We had been talking about the French Impressionists exhibit I had visited at the museum and how I liked the style, so I think this is what she's having me paint.

So, we trucked along for awhile and then had the realization that our painting was going to stretch out farther than the photo did...and we did not know how a sloth ended.

Photo Credit: Tim Gillespie

 We made a plan and kept going.

Photo Credit: Tim Gillespie
And going.

Photo Credit: Tim Gillespie

And then we stopped.

Angela(or Classy, I can't remember): OK, that butt's not right.
Classy: What can we do to fix it?
Angela: Well, normally, if we had a base coat (and time), we could just paint another layer of base coat over what we were doing and start again.

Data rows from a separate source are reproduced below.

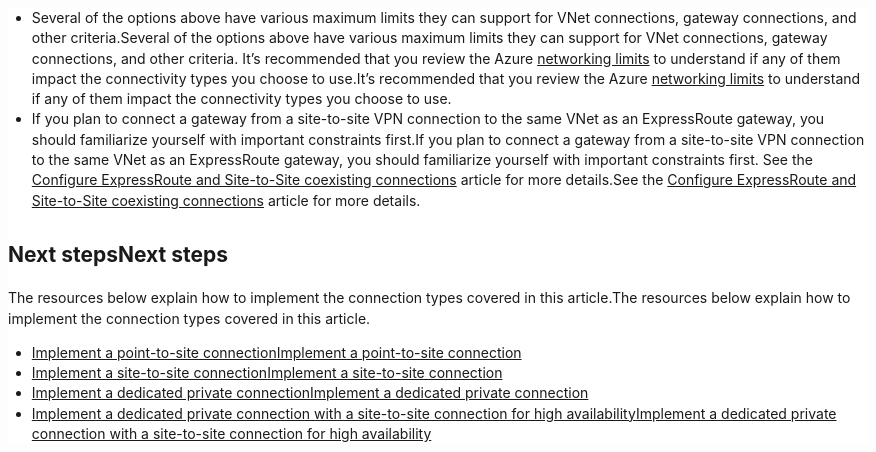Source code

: * <span data-ttu-id="26369-185">Several of the options above have various maximum limits they can support for VNet connections, gateway connections, and other criteria.</span><span class="sxs-lookup"><span data-stu-id="26369-185">Several of the options above have various maximum limits they can support for VNet connections, gateway connections, and other criteria.</span></span> <span data-ttu-id="26369-186">It’s recommended that you review the Azure [networking limits](../azure-subscription-service-limits.md#networking-limits) to understand if any of them impact the connectivity types you choose to use.</span><span class="sxs-lookup"><span data-stu-id="26369-186">It’s recommended that you review the Azure [networking limits](../azure-subscription-service-limits.md#networking-limits) to understand if any of them impact the connectivity types you choose to use.</span></span>
* <span data-ttu-id="26369-187">If you plan to connect a gateway from a site-to-site VPN connection to the same VNet as an ExpressRoute gateway, you should familiarize yourself with important constraints first.</span><span class="sxs-lookup"><span data-stu-id="26369-187">If you plan to connect a gateway from a site-to-site VPN connection to the same VNet as an ExpressRoute gateway, you should familiarize yourself with important constraints first.</span></span> <span data-ttu-id="26369-188">See the [Configure ExpressRoute and Site-to-Site coexisting connections](../expressroute/expressroute-howto-coexist-resource-manager.md#limits-and-limitations) article for more details.</span><span class="sxs-lookup"><span data-stu-id="26369-188">See the [Configure ExpressRoute and Site-to-Site coexisting connections](../expressroute/expressroute-howto-coexist-resource-manager.md#limits-and-limitations) article for more details.</span></span>

## <a name="next-steps"></a><span data-ttu-id="26369-189">Next steps</span><span class="sxs-lookup"><span data-stu-id="26369-189">Next steps</span></span>
<span data-ttu-id="26369-190">The resources below explain how to implement the connection types covered in this article.</span><span class="sxs-lookup"><span data-stu-id="26369-190">The resources below explain how to implement the connection types covered in this article.</span></span>

* [<span data-ttu-id="26369-191">Implement a point-to-site connection</span><span class="sxs-lookup"><span data-stu-id="26369-191">Implement a point-to-site connection</span></span>](../vpn-gateway/vpn-gateway-howto-point-to-site-rm-ps.md)
* [<span data-ttu-id="26369-192">Implement a site-to-site connection</span><span class="sxs-lookup"><span data-stu-id="26369-192">Implement a site-to-site connection</span></span>](guidance-hybrid-network-vpn.md)
* [<span data-ttu-id="26369-193">Implement a dedicated private connection</span><span class="sxs-lookup"><span data-stu-id="26369-193">Implement a dedicated private connection</span></span>](guidance-hybrid-network-expressroute.md)
* [<span data-ttu-id="26369-194">Implement a dedicated private connection with a site-to-site connection for high availability</span><span class="sxs-lookup"><span data-stu-id="26369-194">Implement a dedicated private connection with a site-to-site connection for high availability</span></span>](guidance-hybrid-network-expressroute-vpn-failover.md)




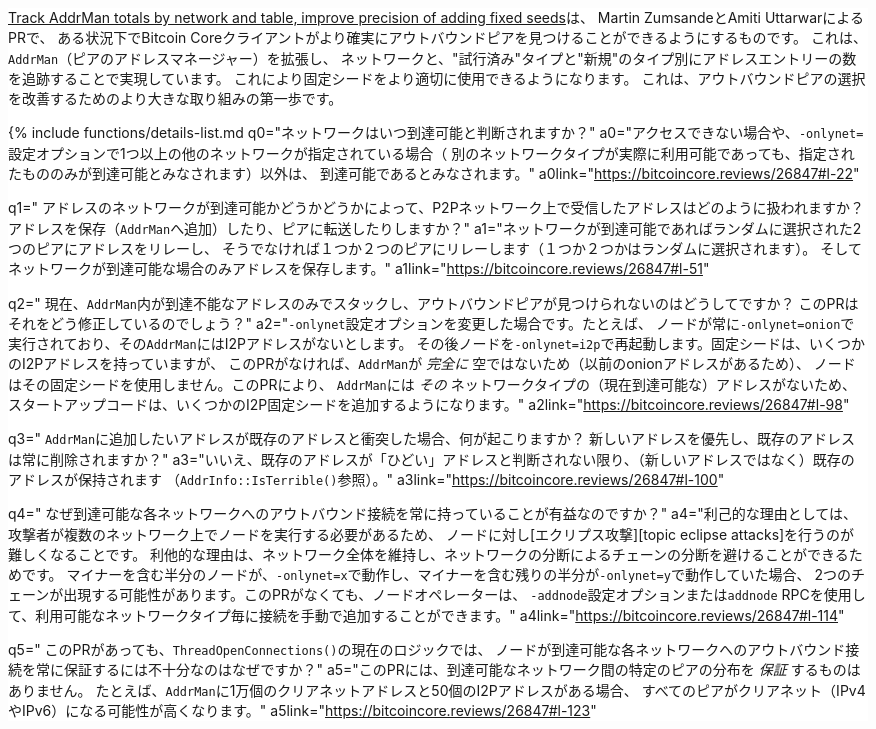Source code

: [Track AddrMan totals by network and table, improve precision of adding fixed seeds][review club 26847]は、
Martin ZumsandeとAmiti UttarwarによるPRで、
ある状況下でBitcoin Coreクライアントがより確実にアウトバウンドピアを見つけることができるようにするものです。
これは、`AddrMan`（ピアのアドレスマネージャー）を拡張し、
ネットワークと、"試行済み"タイプと"新規"のタイプ別にアドレスエントリーの数を追跡することで実現しています。
これにより固定シードをより適切に使用できるようになります。
これは、アウトバウンドピアの選択を改善するためのより大きな取り組みの第一歩です。

{% include functions/details-list.md
  q0="ネットワークはいつ到達可能と判断されますか？"
  a0="アクセスできない場合や、`-onlynet=`設定オプションで1つ以上の他のネットワークが指定されている場合（
      別のネットワークタイプが実際に利用可能であっても、指定されたもののみが到達可能とみなされます）以外は、
      到達可能であるとみなされます。"
  a0link="https://bitcoincore.reviews/26847#l-22"

  q1="
      アドレスのネットワークが到達可能かどうかどうかによって、P2Pネットワーク上で受信したアドレスはどのように扱われますか？
      アドレスを保存（`AddrMan`へ追加）したり、ピアに転送したりしますか？"
  a1="ネットワークが到達可能であればランダムに選択された2つのピアにアドレスをリレーし、
      そうでなければ１つか２つのピアにリレーします（１つか２つかはランダムに選択されます）。
      そしてネットワークが到達可能な場合のみアドレスを保存します。"
  a1link="https://bitcoincore.reviews/26847#l-51"

  q2="
      現在、`AddrMan`内が到達不能なアドレスのみでスタックし、アウトバウンドピアが見つけられないのはどうしてですか？
      このPRはそれをどう修正しているのでしょう？"
  a2="`-onlynet`設定オプションを変更した場合です。たとえば、
      ノードが常に`-onlynet=onion`で実行されており、その`AddrMan`にはI2Pアドレスがないとします。
      その後ノードを`-onlynet=i2p`で再起動します。固定シードは、いくつかのI2Pアドレスを持っていますが、
      このPRがなければ、`AddrMan`が _完全に_ 空ではないため（以前のonionアドレスがあるため）、
      ノードはその固定シードを使用しません。このPRにより、
      `AddrMan`には _その_ ネットワークタイプの（現在到達可能な）アドレスがないため、
      スタートアップコードは、いくつかのI2P固定シードを追加するようになります。"
  a2link="https://bitcoincore.reviews/26847#l-98"

  q3="
      `AddrMan`に追加したいアドレスが既存のアドレスと衝突した場合、何が起こりますか？
      新しいアドレスを優先し、既存のアドレスは常に削除されますか？"
  a3="いいえ、既存のアドレスが「ひどい」アドレスと判断されない限り、（新しいアドレスではなく）既存のアドレスが保持されます
      （`AddrInfo::IsTerrible()`参照）。"
  a3link="https://bitcoincore.reviews/26847#l-100"

  q4="
      なぜ到達可能な各ネットワークへのアウトバウンド接続を常に持っていることが有益なのですか？"
  a4="利己的な理由としては、攻撃者が複数のネットワーク上でノードを実行する必要があるため、
      ノードに対し[エクリプス攻撃][topic eclipse attacks]を行うのが難しくなることです。
      利他的な理由は、ネットワーク全体を維持し、ネットワークの分断によるチェーンの分断を避けることができるためです。
      マイナーを含む半分のノードが、`-onlynet=x`で動作し、マイナーを含む残りの半分が`-onlynet=y`で動作していた場合、
      2つのチェーンが出現する可能性があります。このPRがなくても、ノードオペレーターは、
      `-addnode`設定オプションまたは`addnode` RPCを使用して、利用可能なネットワークタイプ毎に接続を手動で追加することができます。"
  a4link="https://bitcoincore.reviews/26847#l-114"

  q5="
      このPRがあっても、`ThreadOpenConnections()`の現在のロジックでは、
      ノードが到達可能な各ネットワークへのアウトバウンド接続を常に保証するには不十分なのはなぜですか？"
  a5="このPRには、到達可能なネットワーク間の特定のピアの分布を _保証_ するものはありません。
      たとえば、`AddrMan`に1万個のクリアネットアドレスと50個のI2Pアドレスがある場合、
      すべてのピアがクリアネット（IPv4やIPv6）になる可能性が高くなります。"
  a5link="https://bitcoincore.reviews/26847#l-123"


[news158 upfront]: /ja/newsletters/2021/07/21/#eclair-1846
[dickinson ordinal]: https://gnusha.org/url/https://lists.linuxfoundation.org/pipermail/bitcoin-dev/2023-January/021370.html
[poelstra ordinal]: https://gnusha.org/url/https://lists.linuxfoundation.org/pipermail/bitcoin-dev/2023-January/021372.html
[news65 tapscript]: /en/newsletters/2019/09/25/#tapscript-resource-limits
[ckccs jamming]: https://gnusha.org/url/https://lists.linuxfoundation.org/pipermail/lightning-dev/2023-January/003834.html
[news226 jam]: /ja/newsletters/2022/11/16/#paper-about-channel-jamming-attacks
[news230 jam]: /ja/newsletters/2022/12/14/#local-jamming-to-prevent-remote-jamming
[news228 jam]: /ja/newsletters/2022/11/30/#ln
[jam xs]: https://github.com/ClaraShk/LNJamming/blob/main/meeting-transcripts/23-01-23-transcript.md
[review club 26847]: https://bitcoincore.reviews/26847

So, we had to make a decision.

Photo Credit: Tim Gillespie

Angela(after just orange-ing over the extra butt): We can just give him an orange boarder.

Again, we only had two hours. :)

Photo Credit: Tim Gillespie

So, we finished our sloth. Well, as much as we could finish it that day.

She explained that when you are working on a piece, sometimes you just have to set it up somewhere and walk away from it to look at it to see what might still be left to do. "The hardest part of finishing is not to over-work something."

See, I was the one who was insistent that there be blue in the painting. But more at the top. I painted the sloth into some kind of trippy Wonderland place.

Photo Credit: Tim Gillespie
Typically, when you are done with your piece, the final process is some kind of gloss coat or sealer so your artwork will stay put. So, let's pretend we did that, too.

When it was time to go, I let Angela pick out her hat, and I couldn't not pose with the animal heads (we can thank Angela's husband for that opportunity).

Photo Credit: Tim Gillespie

Congrats on your gallery show, and congrats in advance for the new baby that will be arriving this summer. You put up with my crazy flailing and paint spilling everywhere with patience and grace. You'll be a great mom.